- 提供された本文
****************************************
本レポートでは、過去10年間の調査地点別の公示地価データを集計し、この10年間で特に顕著な上昇を示した地点をランキング形式で明らかにするとともに、持続的なエリアポテンシャルアップに繋がっている要因を探ります。
今回は、「東京23区」の「住宅地」、2013年から連続してデータが取得できる556地点を対象に考察します。
【サマリー】
● | エリア別では、「都心5区」が2013年比152.5%で最も上昇が著しい。 |
● | 駅距離別では、駅に近い地点ほど明確に上昇率が高い。 |
● | 10年前と比較して最も上昇した地点は、「港区赤坂1丁目1424番1」。 |
● | 直近10年における地価上昇の主なポイントは、①「都心一等地の資産性評価のさらなる高まり」、②「再開発の進展」、③「大規模新築マンションによる周辺への波及効果」。 |
<本レポートにおける「エリア」の区分> 「都心5区」:千代田区、中央区、港区、新宿区、渋谷区 「城南」:品川区、目黒区、大田区、世田谷区 「城西」:中野区、杉並区、練馬区 「城北」:文京区、豊島区、北区、板橋区 「城東」:台東区、墨田区、江東区、荒川区、足立区、葛飾区、江戸川区
1地価公示法に基づき、国土交通省土地鑑定委員会が毎年3月下旬に公示(公表)する、その年の1月1日時点における標準地の単位面積(1㎡)当たりの正常な価格(土地評価)が公示地価。調査地点は全国約26,000地点。国内で最も代表的な土地評価であり、一般の土地取引価格の指標となるだけでなく、公共用地の取得価格の算定基準ともなっている。 2市街化区域内の第一種低層住居専用地域、第二種低層住居専用地域、第一種中高層住居専用地域、第二種中高層住居専用地域、第一種住居地域、第二種住居地域及び準工業地域並びに市街化調整区域並びにその他の都市計画区域内並びに都市計画区域外の公示区域内において、居住用の建物の敷地の用に供されている土地を指す。
****************************************
- 提供された行
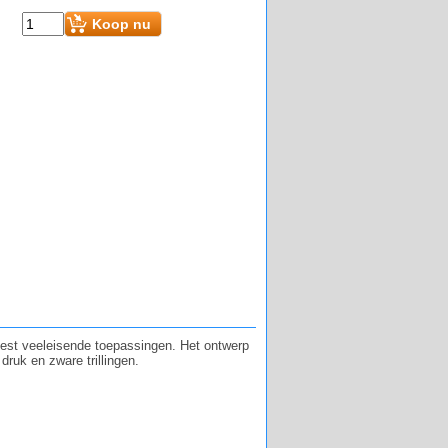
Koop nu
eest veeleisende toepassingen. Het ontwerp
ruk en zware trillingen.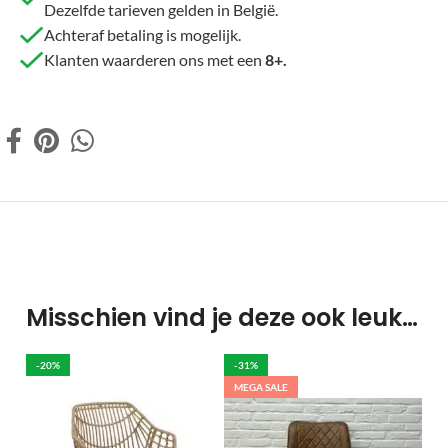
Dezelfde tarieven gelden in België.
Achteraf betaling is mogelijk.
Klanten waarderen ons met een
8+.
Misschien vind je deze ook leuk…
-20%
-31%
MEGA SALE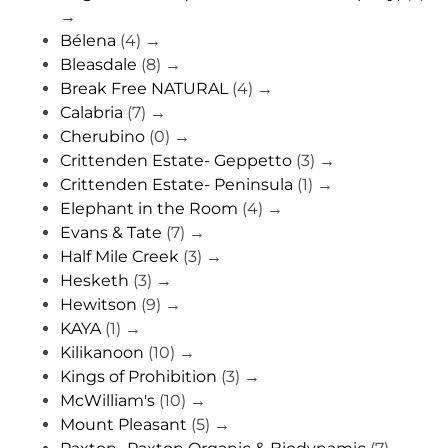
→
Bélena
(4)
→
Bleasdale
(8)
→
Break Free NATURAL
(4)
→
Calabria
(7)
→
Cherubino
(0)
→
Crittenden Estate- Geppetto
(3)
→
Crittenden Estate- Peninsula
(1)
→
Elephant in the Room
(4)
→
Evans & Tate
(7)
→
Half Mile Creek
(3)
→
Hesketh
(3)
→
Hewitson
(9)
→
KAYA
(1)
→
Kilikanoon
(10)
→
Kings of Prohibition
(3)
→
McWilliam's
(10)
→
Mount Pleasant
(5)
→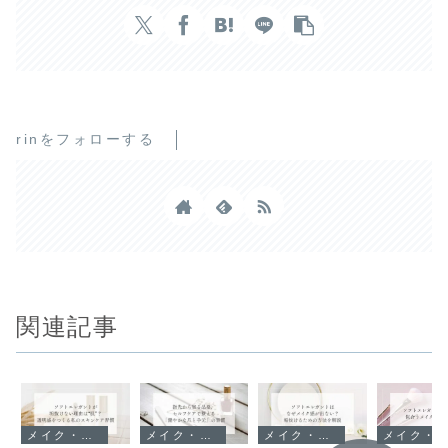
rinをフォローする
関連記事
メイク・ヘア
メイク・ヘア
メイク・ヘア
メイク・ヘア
****************************************
- 設問一覧
1) 本文によれば、10年前と比べて地価が最も上昇した地点はどこですか。
2) 本文の「本レポートでは、過去10年間」から「用に供されている土地を指す。」までを、両端の語句も含めて一字も変えずに打ち直してください。

- 解答一覧
1) 「港区赤坂1丁目1424番1」です。

2)
本レポートでは、過去10年間の調査地点別の公示地価データを集計し、この10年間で特に顕著な上昇を示した地点をランキング形式で明らかにするとともに、持続的なエリアポテンシャルアップに繋がっている要因を探ります。
今回は、「東京23区」の「住宅地」、2013年から連続してデータが取得できる556地点を対象に考察します。
【サマリー】
● | エリア別では、「都心5区」が2013年比152.5%で最も上昇が著しい。 |
● | 駅距離別では、駅に近い地点ほど明確に上昇率が高い。 |
● | 10年前と比較して最も上昇した地点は、「港区赤坂1丁目1424番1」。 |
● | 直近10年における地価上昇の主なポイントは、①「都心一等地の資産性評価のさらなる高まり」、②「再開発の進展」、③「大規模新築マンションによる周辺への波及効果」。 |
<本レポートにおける「エリア」の区分> 「都心5区」:千代田区、中央区、港区、新宿区、渋谷区 「城南」:品川区、目黒区、大田区、世田谷区 「城西」:中野区、杉並区、練馬区 「城北」:文京区、豊島区、北区、板橋区 「城東」:台東区、墨田区、江東区、荒川区、足立区、葛飾区、江戸川区
1地価公示法に基づき、国土交通省土地鑑定委員会が毎年3月下旬に公示(公表)する、その年の1月1日時点における標準地の単位面積(1㎡)当たりの正常な価格(土地評価)が公示地価。調査地点は全国約26,000地点。国内で最も代表的な土地評価であり、一般の土地取引価格の指標となるだけでなく、公共用地の取得価格の算定基準ともなっている。 2市街化区域内の第一種低層住居専用地域、第二種低層住居専用地域、第一種中高層住居専用地域、第二種中高層住居専用地域、第一種住居地域、第二種住居地域及び準工業地域並びに市街化調整区域並びにその他の都市計画区域内並びに都市計画区域外の公示区域内において、居住用の建物の敷地の用に供されている土地を指す。